RECORDS FOR THE TASK
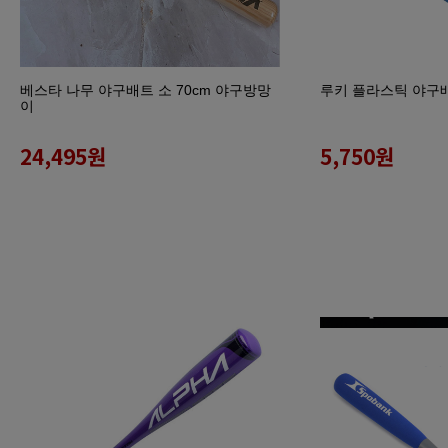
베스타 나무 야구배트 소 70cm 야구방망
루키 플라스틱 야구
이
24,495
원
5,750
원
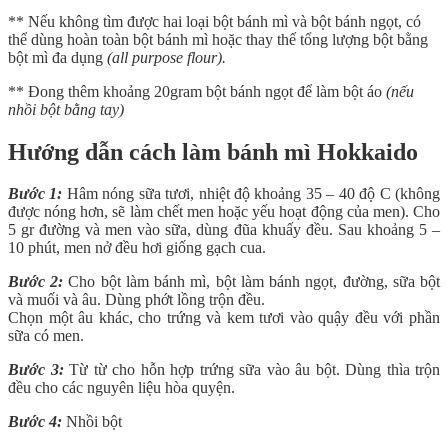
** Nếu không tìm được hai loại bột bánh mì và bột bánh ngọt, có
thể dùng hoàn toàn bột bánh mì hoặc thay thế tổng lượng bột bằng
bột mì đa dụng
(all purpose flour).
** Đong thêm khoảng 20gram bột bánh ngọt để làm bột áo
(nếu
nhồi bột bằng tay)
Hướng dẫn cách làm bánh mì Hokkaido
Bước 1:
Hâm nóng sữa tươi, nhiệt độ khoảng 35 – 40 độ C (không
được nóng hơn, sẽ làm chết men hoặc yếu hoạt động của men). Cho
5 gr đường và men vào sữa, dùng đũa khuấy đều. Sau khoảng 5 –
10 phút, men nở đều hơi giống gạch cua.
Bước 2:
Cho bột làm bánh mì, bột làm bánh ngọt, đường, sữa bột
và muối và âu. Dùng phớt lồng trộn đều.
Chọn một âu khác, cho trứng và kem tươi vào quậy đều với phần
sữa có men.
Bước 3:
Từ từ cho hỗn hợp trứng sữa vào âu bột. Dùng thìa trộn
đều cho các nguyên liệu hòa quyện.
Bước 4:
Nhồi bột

...

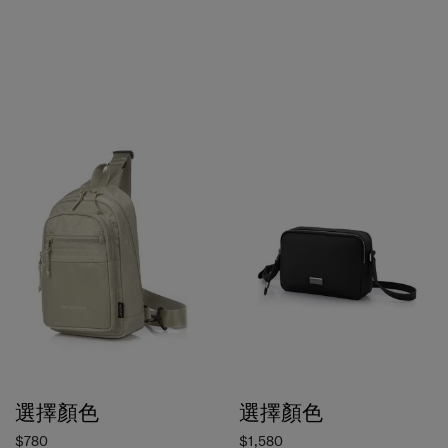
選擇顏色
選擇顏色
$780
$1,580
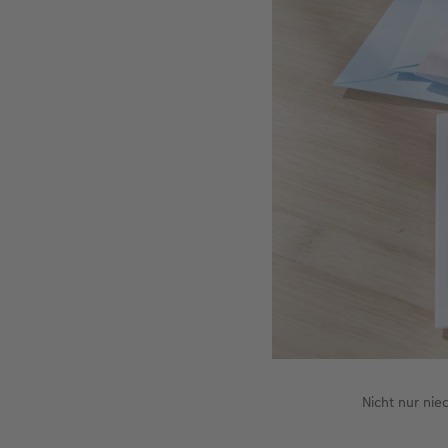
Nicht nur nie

==

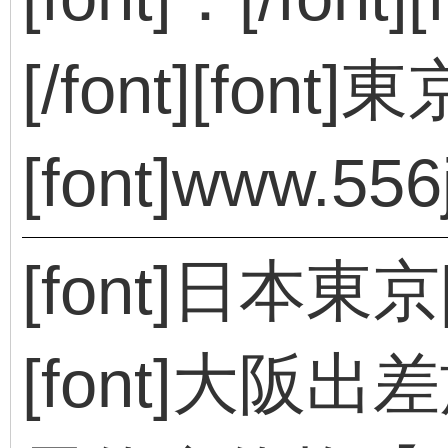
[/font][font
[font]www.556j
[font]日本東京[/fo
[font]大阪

BRIEF
An exact copy of the lines above from the one with "베스타 나무 야구배트 소 70cm 야구방망" up to and including the one with "Chọn một âu" is required; reproduce only those lines, omitting all pictures.

OUTPUT OF THE EXERCISE
베스타 나무 야구배트 소 70cm 야구방망
루키 플라스틱 야구
이
24,495
원
5,750
원
** Nếu không tìm được hai loại bột bánh mì và bột bánh ngọt, có
thể dùng hoàn toàn bột bánh mì hoặc thay thế tổng lượng bột bằng
bột mì đa dụng
(all purpose flour).
** Đong thêm khoảng 20gram bột bánh ngọt để làm bột áo
(nếu
nhồi bột bằng tay)
Hướng dẫn cách làm bánh mì Hokkaido
Bước 1:
Hâm nóng sữa tươi, nhiệt độ khoảng 35 – 40 độ C (không
được nóng hơn, sẽ làm chết men hoặc yếu hoạt động của men). Cho
5 gr đường và men vào sữa, dùng đũa khuấy đều. Sau khoảng 5 –
10 phút, men nở đều hơi giống gạch cua.
Bước 2:
Cho bột làm bánh mì, bột làm bánh ngọt, đường, sữa bột
và muối và âu. Dùng phớt lồng trộn đều.
Chọn một âu khác, cho trứng và kem tươi vào quậy đều với phần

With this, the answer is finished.